$p$SVM: Soft-margin SVMs with $p$-norm Hinge Loss
Haoxiang Sun
TL;DR
The paper addresses binary and multiclass classification by proposing pSVM, a soft-margin SVM with a $p$-norm hinge loss ($p\ge1$), enabling flexible control of margin versus slack. It provides theoretical foundations including a generalization bound and a dual optimization problem with $\gamma=\tfrac{p}{p-1}$ and $\theta$, and introduces the pSMO family (notably $1.5$SMO and $2$SMO) to enable scalable training. Empirically, pSVM achieves superior accuracy across diverse binary and multiclass datasets, with best performance when $p$ lies roughly in $[1.25,2]$ and OvO multiclass implemented via pSVM classifiers.
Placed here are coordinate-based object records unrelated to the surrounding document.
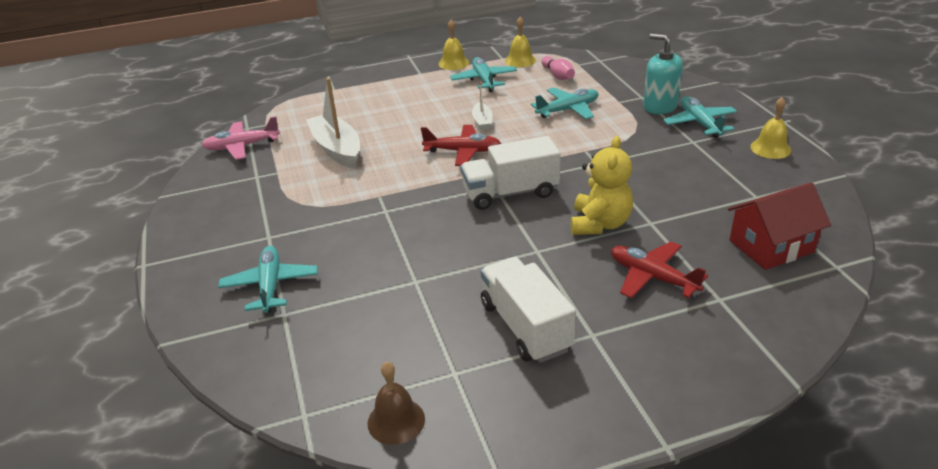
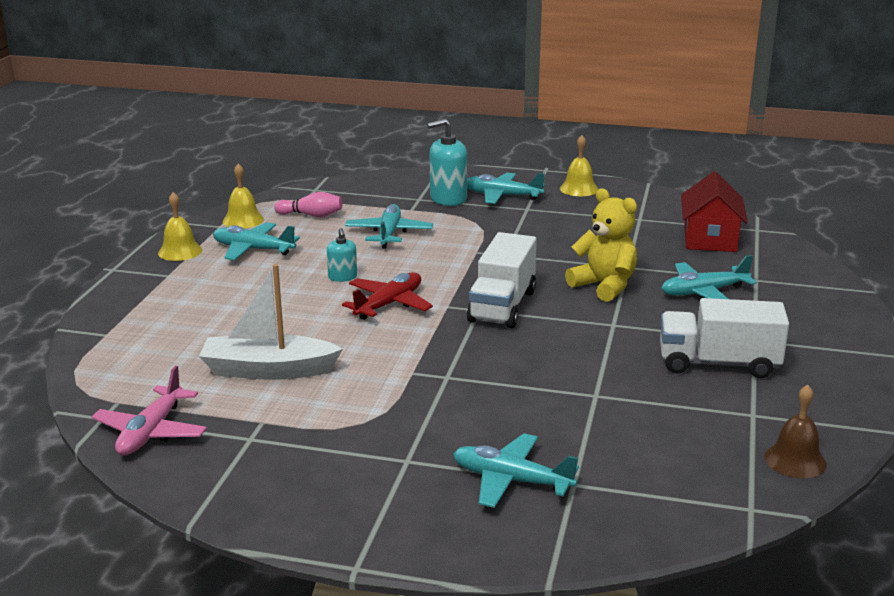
camera: 60 degrees left, 10 degrees down
white boat [472,82,492,130] -> turquoise soap dispenser [327,228,357,282]
red plane [611,241,708,298] -> turquoise plane [661,255,757,299]

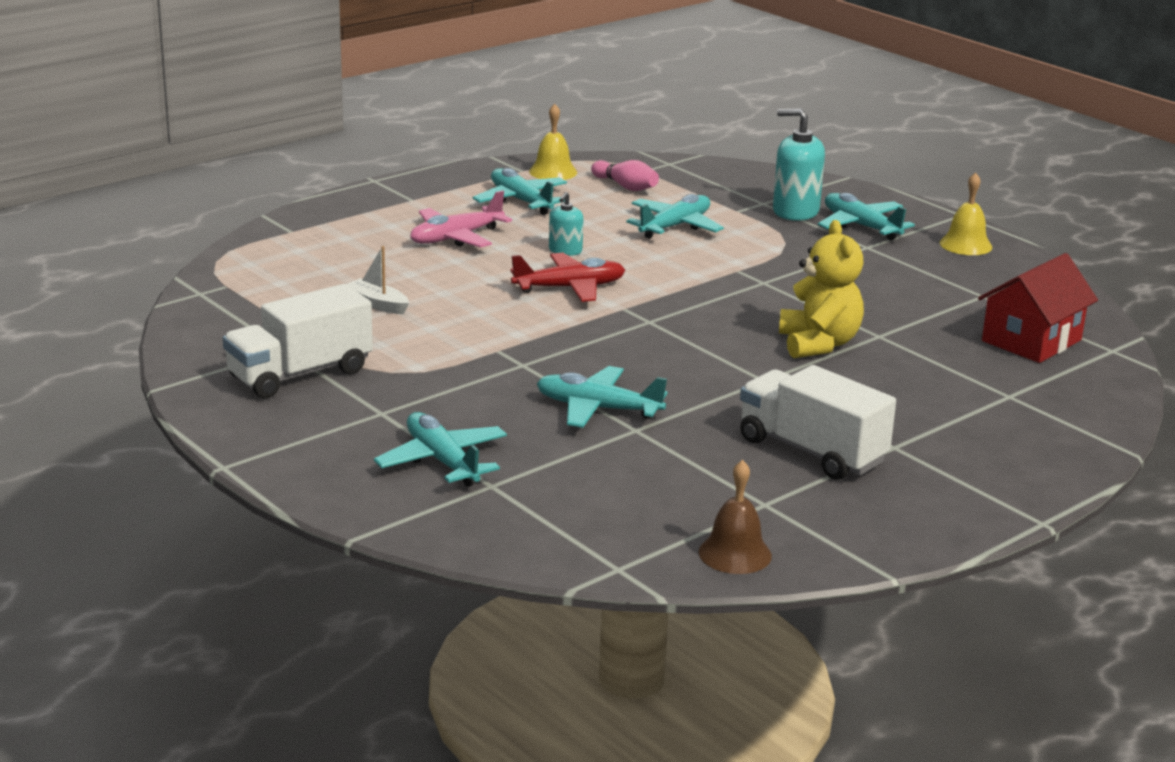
camera: 35 degrees right, 0 degrees up
pink plane [92,366,207,456] -> pink plane moved to [410,190,512,248]
yellow bell [158,192,202,261] -> none
white boat [199,264,343,380] -> white boat [346,246,409,314], size x0.51
white truck [467,232,537,328] -> white truck moved to [223,284,373,398]
turquoise plane [661,255,757,299] -> turquoise plane moved to [537,366,667,428]

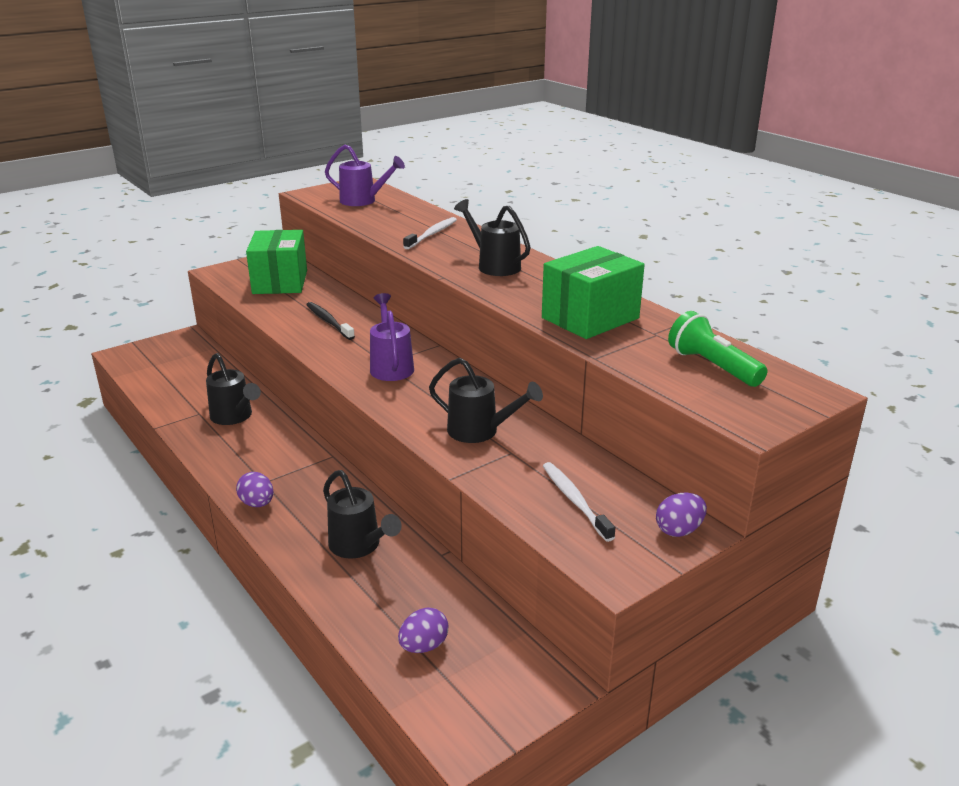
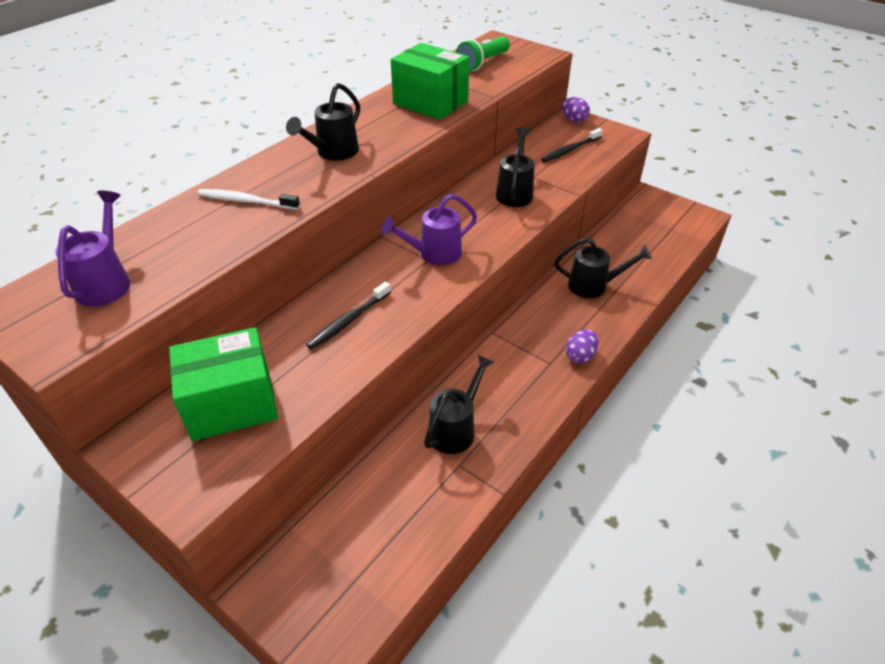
camera: 105 degrees left, 15 degrees up
black watering can [323,470,402,559] -> black watering can turned 60 degrees clockwise [554,238,652,298]
purple egg [398,607,449,653] -> none
white toothbrush [543,462,615,542] -> black toothbrush [541,128,603,162]

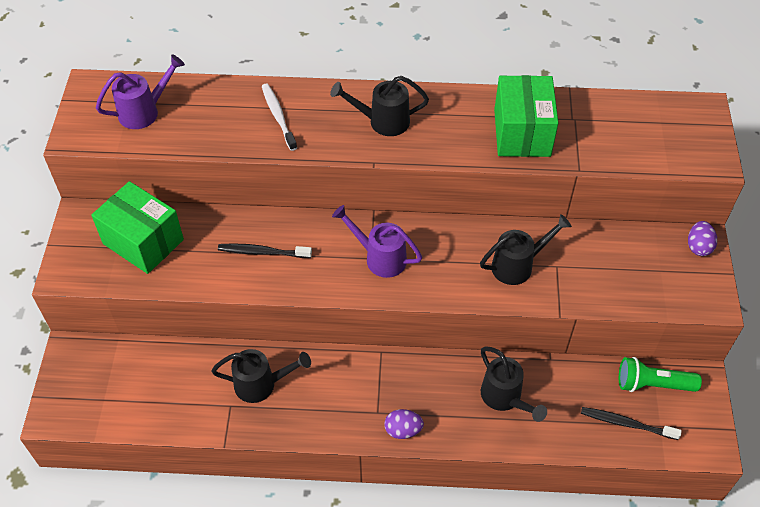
camera: 55 degrees right, 10 degrees up
green flashlight [456,36,510,71] -> green flashlight moved to [619,357,702,392]
black toothbrush [541,128,603,162] -> black toothbrush moved to [581,407,682,440]

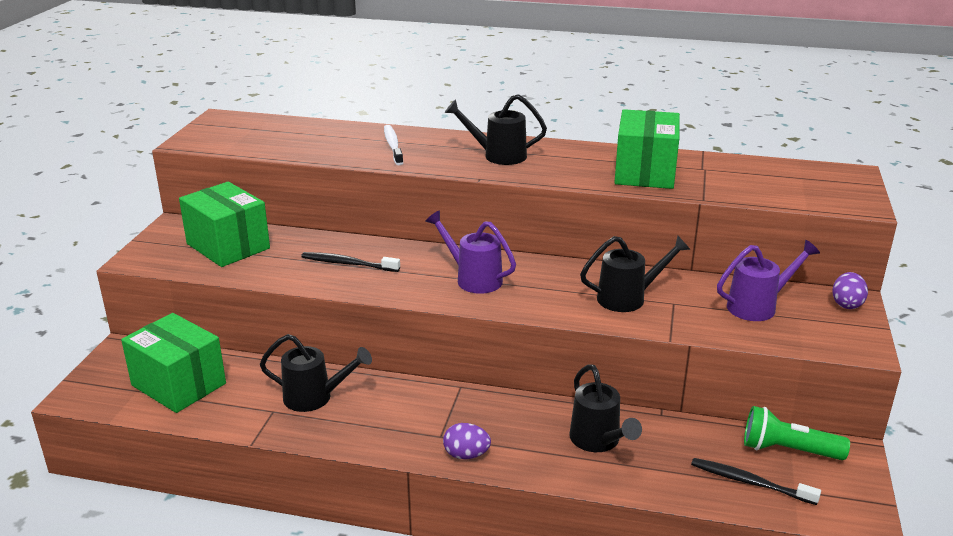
camera: 10 degrees right, 25 degrees down
purple watering can [96,55,185,129] -> purple watering can moved to [717,240,820,321]
none -> green box [121,313,226,413]

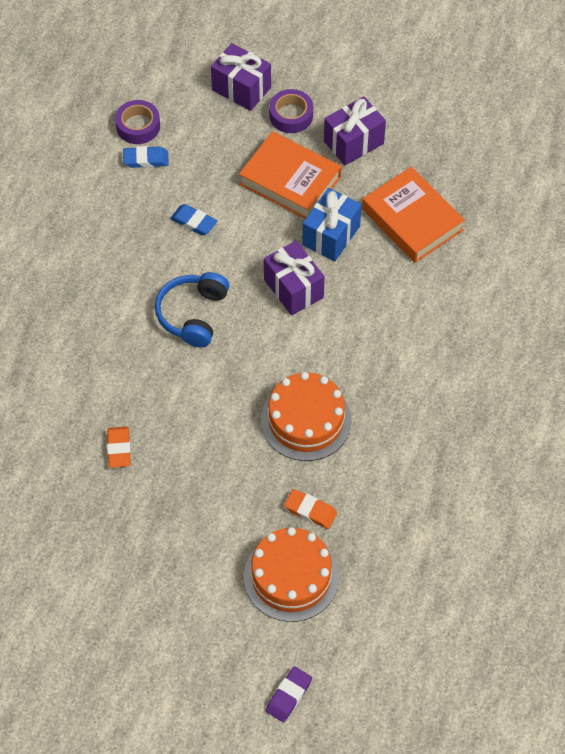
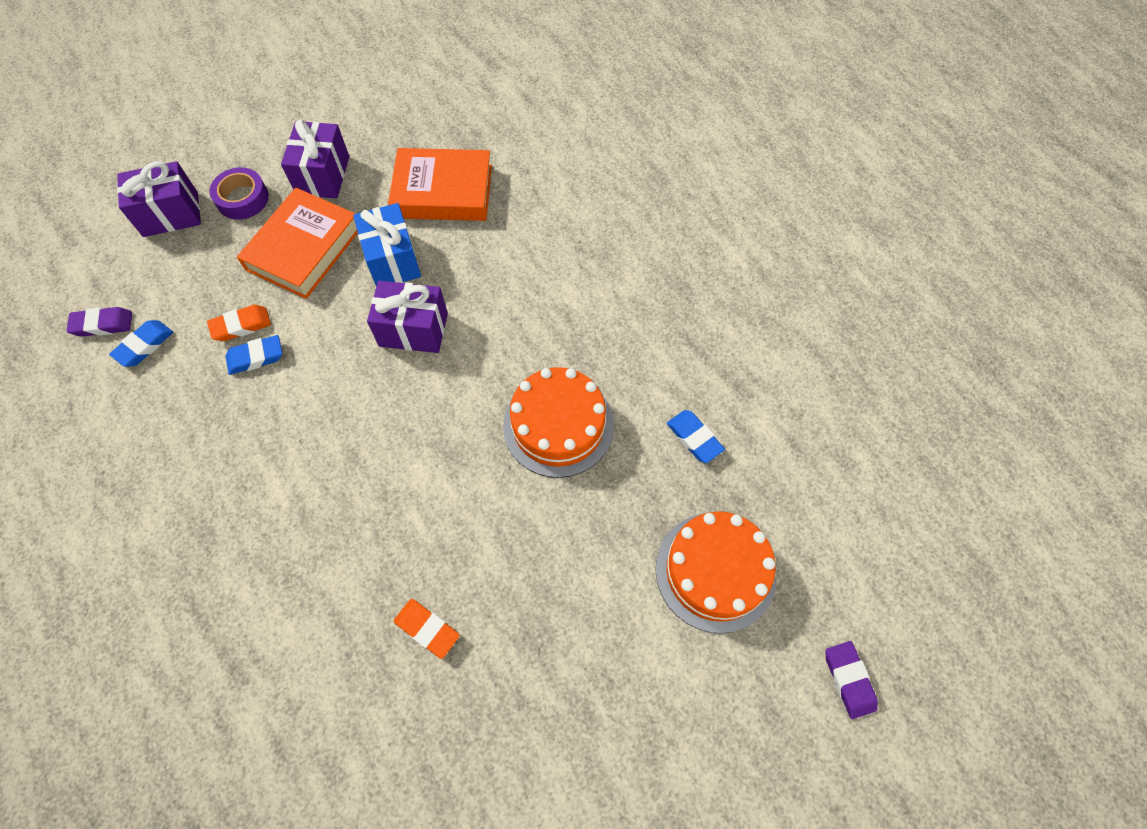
camera: 50 degrees left, 5 degrees up
purple tape [115,100,160,144] -> purple eraser [67,307,132,337]
blue headphones [155,272,229,348] -> none
orange book [239,131,342,219] -> orange book turned 45 degrees counterclockwise [237,188,358,299]
orange eraser [284,489,337,529] -> orange eraser moved to [207,305,271,341]
none -> blue eraser [667,410,725,463]

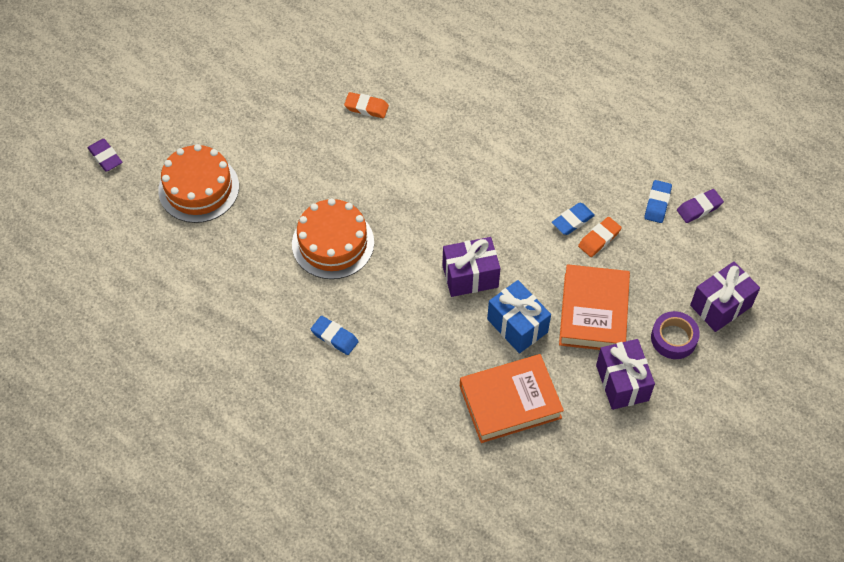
camera: 160 degrees right, 5 degrees down
blue eraser [667,410,725,463] -> blue eraser moved to [311,316,359,355]

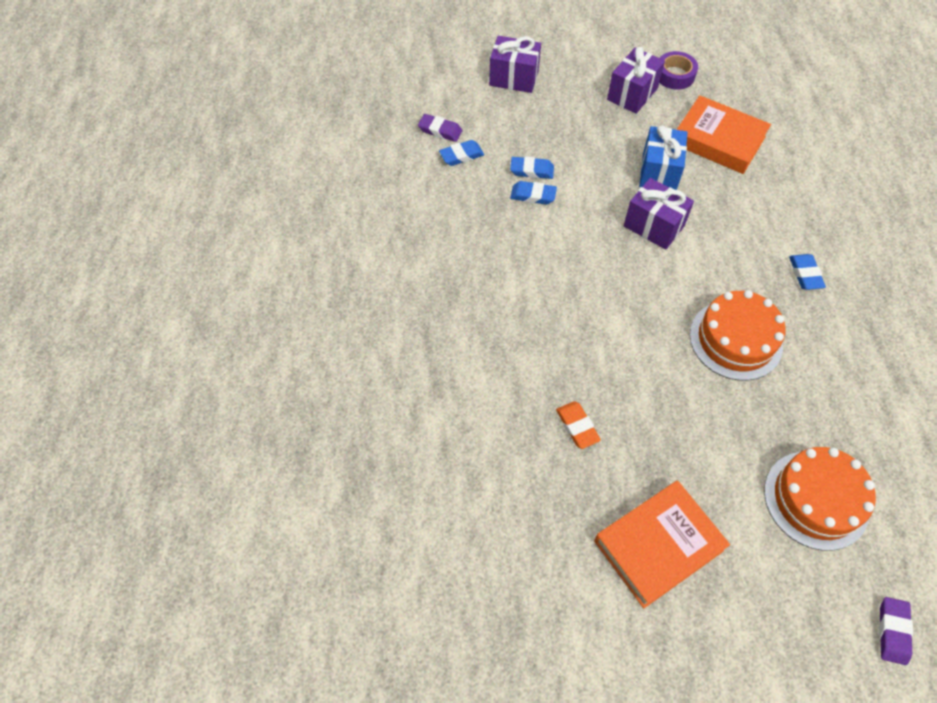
camera: 130 degrees left, 0 degrees up
orange book [559,264,630,350] -> orange book moved to [594,481,730,608]
orange eraser [578,217,622,257] -> blue eraser [510,156,554,179]
purple tape [651,311,700,359] -> purple tape moved to [659,51,698,90]

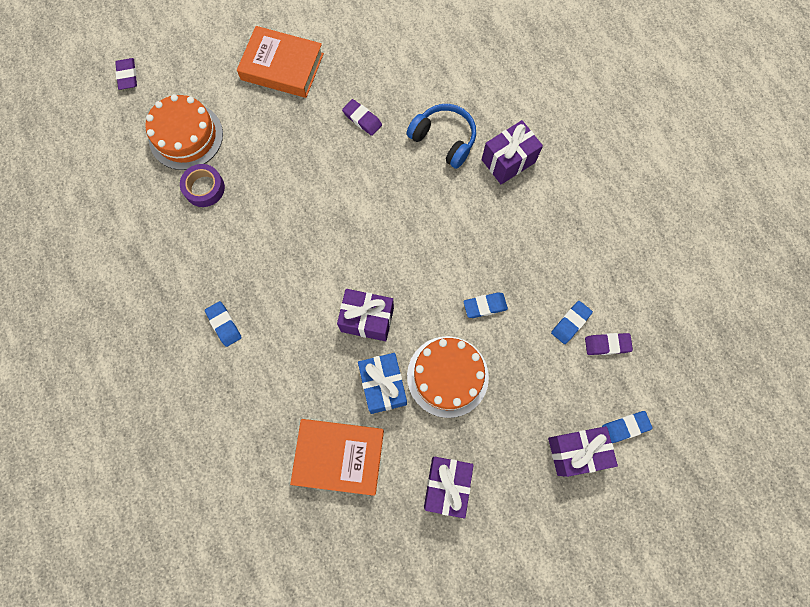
camera: 155 degrees right, 15 degrees up
blue eraser [510,156,554,179] -> blue eraser moved to [602,411,653,443]
orange eraser [556,401,601,449] -> purple eraser [342,99,382,136]
orange book [594,481,730,608] -> orange book turned 75 degrees clockwise [237,26,324,98]
purple tape [659,51,698,90] -> purple tape moved to [180,164,225,207]
orange cake [690,290,786,381] -> orange cake moved to [407,336,489,418]
none -> blue headphones [407,104,476,169]
none -> purple gift [482,120,543,185]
The work also supplies practical implementation guidance and publicly available code for reproducibility and extension.
Abstract
Support Vector Machines (SVMs) based on hinge loss have been extensively discussed and applied to various binary classification tasks. These SVMs achieve a balance between margin maximization and the minimization of slack due to outliers. Although many efforts have been dedicated to enhancing the performance of SVMs with hinge loss, studies on $p$SVMs, soft-margin SVMs with $p$-norm hinge loss, remain relatively scarce. In this paper, we explore the properties, performance, and training algorithms of $p$SVMs. We first derive the generalization bound of $p$SVMs, then formulate the dual optimization problem, comparing it with the traditional approach. Furthermore, we discuss a generalized version of the Sequential Minimal Optimization (SMO) algorithm, $p$SMO, to train our $p$SVM model. Comparative experiments on various datasets, including binary and multi-class classification tasks, demonstrate the effectiveness and advantages of our $p$SVM model and the $p$SMO method. Code is available at https://github.com/CoderBak/pSVM.